● WHAT YOU WILL DO
Sort through the material below and copy each line with "Page".

● RECORDS FOR THIS TASK
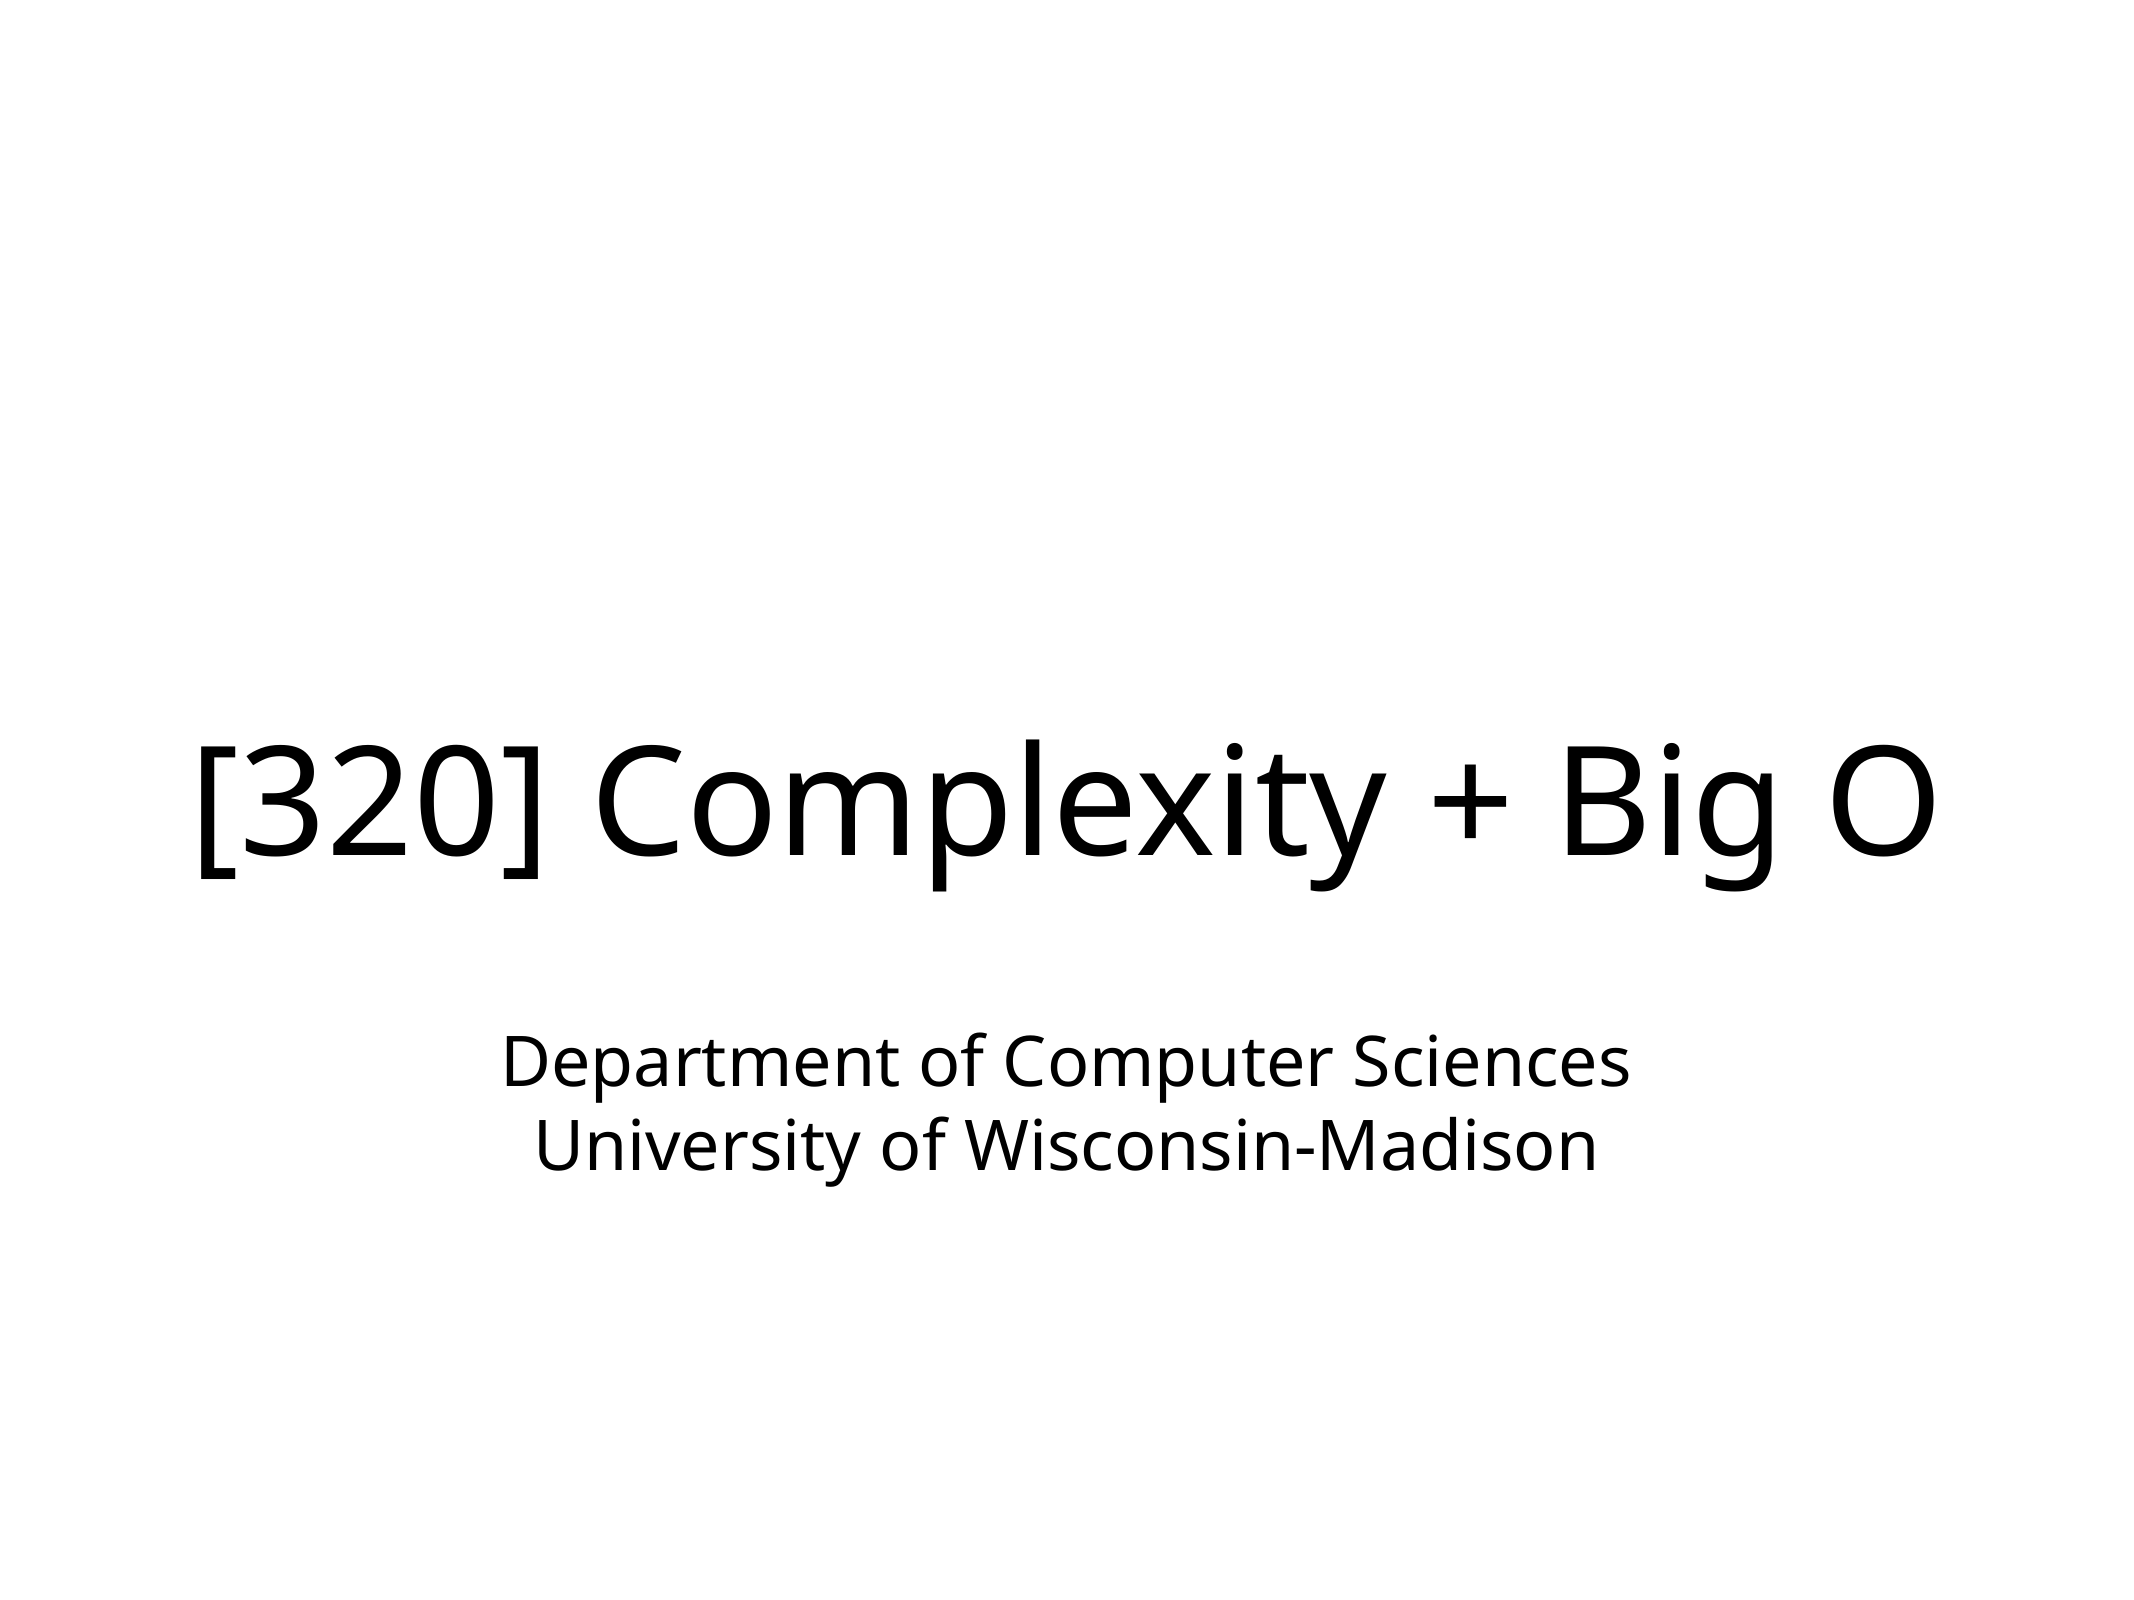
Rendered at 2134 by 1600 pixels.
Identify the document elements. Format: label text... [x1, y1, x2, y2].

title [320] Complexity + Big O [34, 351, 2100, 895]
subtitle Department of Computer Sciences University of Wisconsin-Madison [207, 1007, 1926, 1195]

* * *

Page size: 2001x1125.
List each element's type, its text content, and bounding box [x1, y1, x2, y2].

--

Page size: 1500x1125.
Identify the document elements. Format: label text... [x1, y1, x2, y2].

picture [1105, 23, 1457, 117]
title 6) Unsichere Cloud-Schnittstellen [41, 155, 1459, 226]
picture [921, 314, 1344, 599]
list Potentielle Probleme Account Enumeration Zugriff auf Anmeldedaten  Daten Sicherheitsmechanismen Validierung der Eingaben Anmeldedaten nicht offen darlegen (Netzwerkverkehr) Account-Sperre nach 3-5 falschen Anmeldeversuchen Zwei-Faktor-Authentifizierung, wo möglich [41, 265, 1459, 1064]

● OUTPUT
Page size: 2001x1125.
Page size: 1500x1125.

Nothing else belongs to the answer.